Flaxseed is an excellent source of fiber and omega-3 fatty acids, which promote scalp health and prevent hair from becoming dry and brittle.

11. Greek Yogurt

Greek yogurt is high in protein, essential for hair structure. It also contains calcium and vitamin B12, both of which are crucial for hair health.

12. Sweet Potatoes

Sweet potatoes are rich in vitamins A and C and manganese. Vitamin A helps produce sebum, while vitamin C supports collagen production.

Beyond Diet: Comprehensive Hair Care

These foods alone certainly can’t give you the most luscious locks of your life, which is why it’s important to view your diet as only one small part of the bigger picture. Genetics, age, stress, and the particular hair products you use are key players in hair health.

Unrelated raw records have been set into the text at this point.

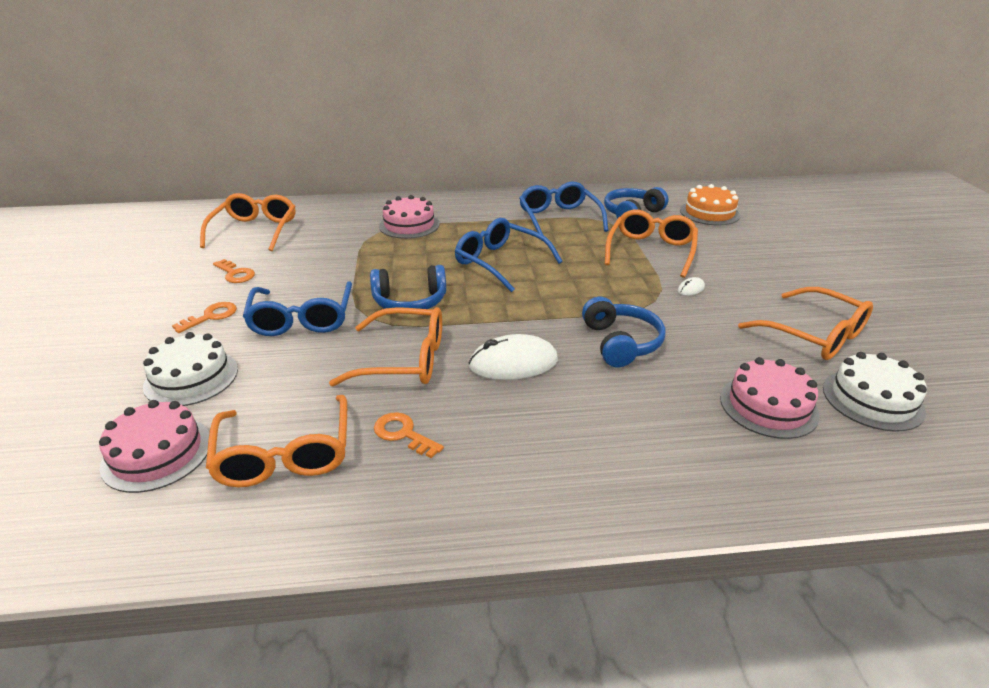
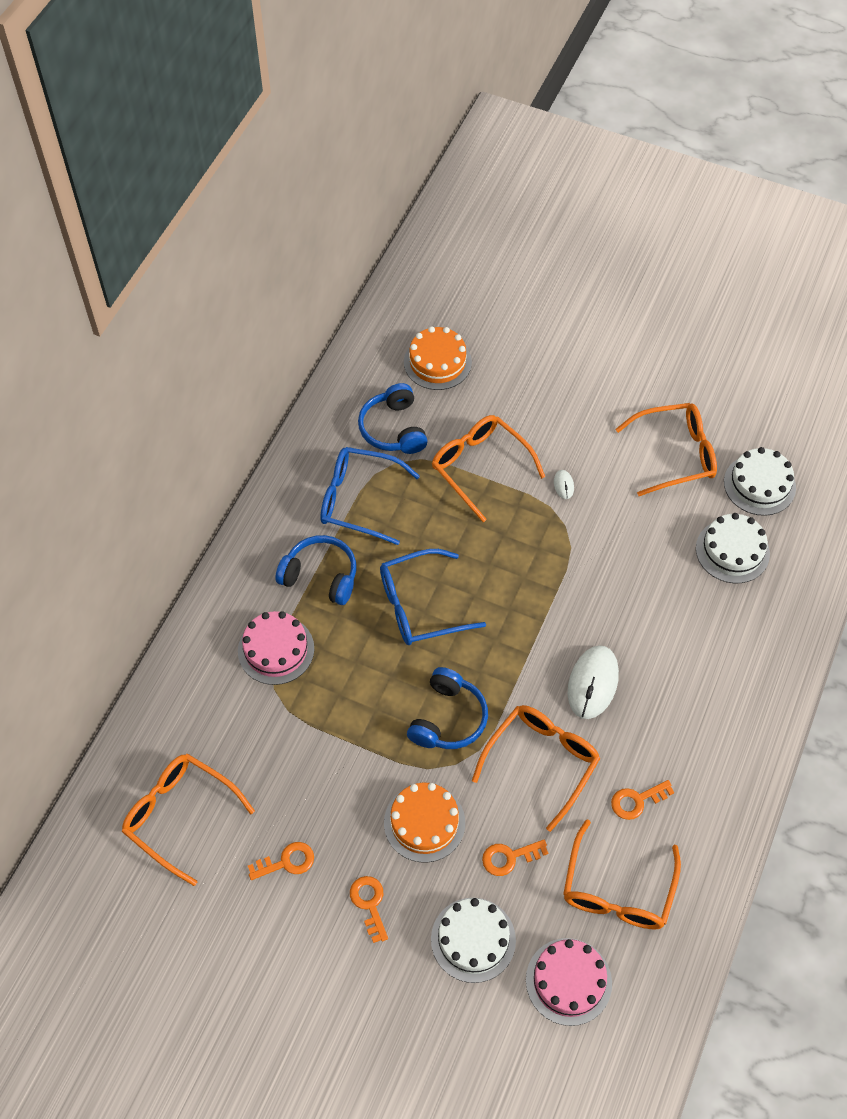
camera: 60 degrees left, 25 degrees up
orange glasses [206,395,347,487] -> orange glasses turned 90 degrees clockwise [563,819,681,930]
blue glasses [243,281,352,336] -> orange cake [384,783,465,863]
blue headphones [582,297,665,367] -> blue headphones moved to [275,535,356,605]
pink cake [720,357,820,439] -> white cake [696,513,770,583]
none -> orange key [482,840,548,876]

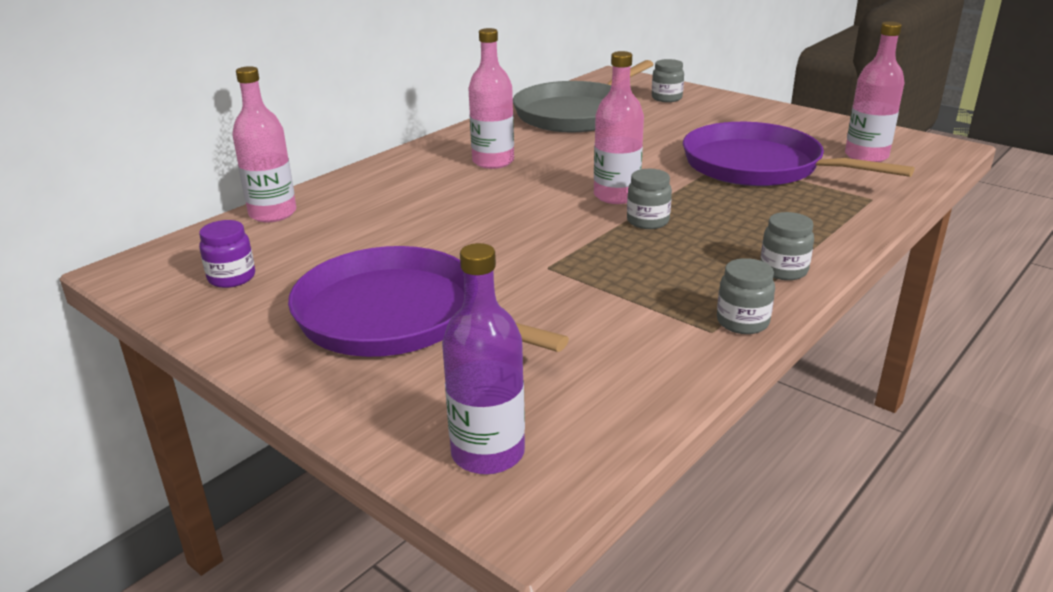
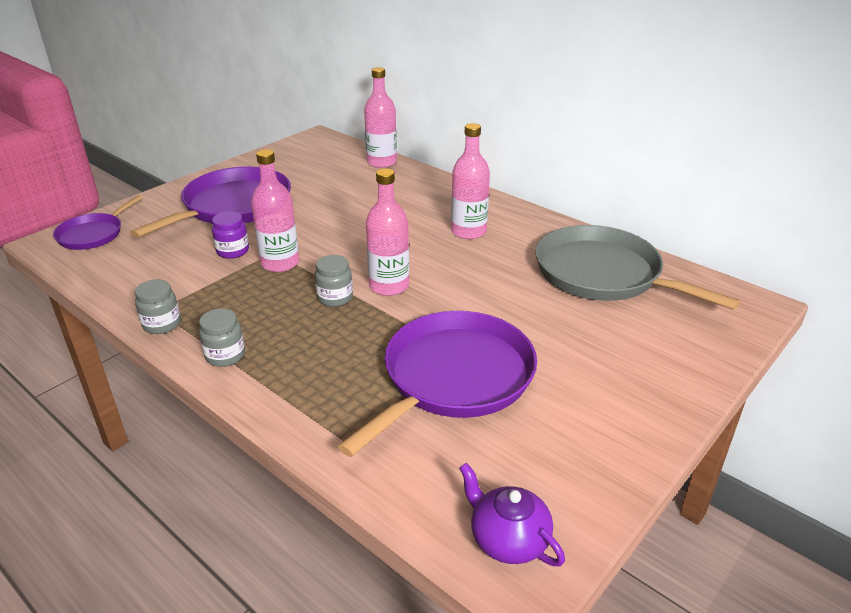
camera: 90 degrees right, 5 degrees up
purple jar [199,220,255,288] -> purple jar moved to [212,211,249,259]
purple bottle [442,243,525,475] -> purple pan [53,195,143,250]
grey jar [652,59,684,102] -> none
pink bottle [845,21,905,162] -> pink bottle moved to [251,149,299,272]
none -> purple teapot [459,463,565,566]

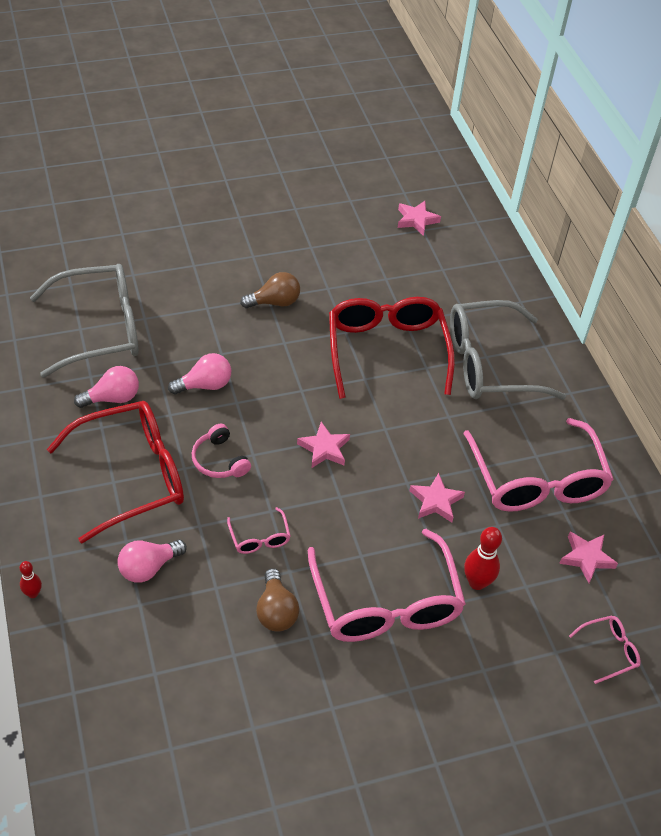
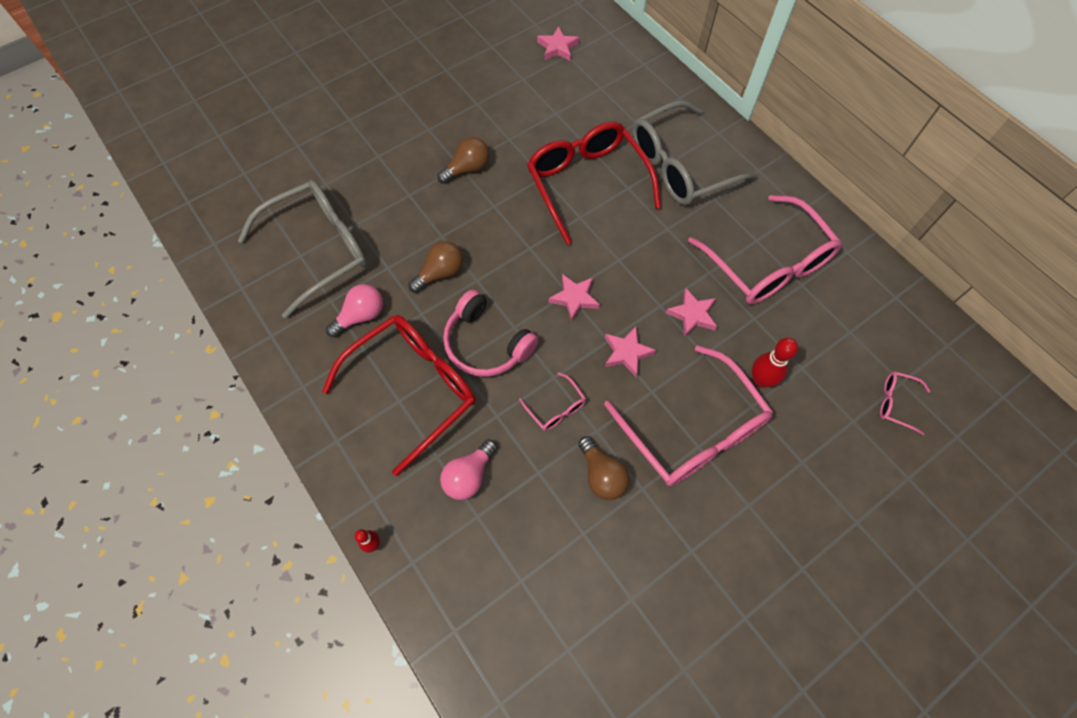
camera: 15 degrees left, 15 degrees up
pink light bulb [168,353,231,394] -> brown light bulb [409,241,463,293]
pink headphones [192,424,251,478] -> pink headphones [443,290,539,377], size x1.55
pink star [559,531,618,583] -> pink star moved to [605,327,656,377]
pink glasses [569,615,641,684] -> pink glasses turned 120 degrees counterclockwise [880,371,930,435]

Diet and scalp treatments should be thought of as a team effort,” Dr. Diorio says. “The goal is to take a whole-body approach towards addressing hair health, with nutrition being the driver and scalp treatments being the passenger.”

Incorporating these nutrient-dense foods into your diet can help you achieve healthier hair, but remember, it’s also essential to manage stress, get adequate sleep, and use hair products suitable for your hair type. A holistic approach is the key to achieving and maintaining the healthiest hair of your life.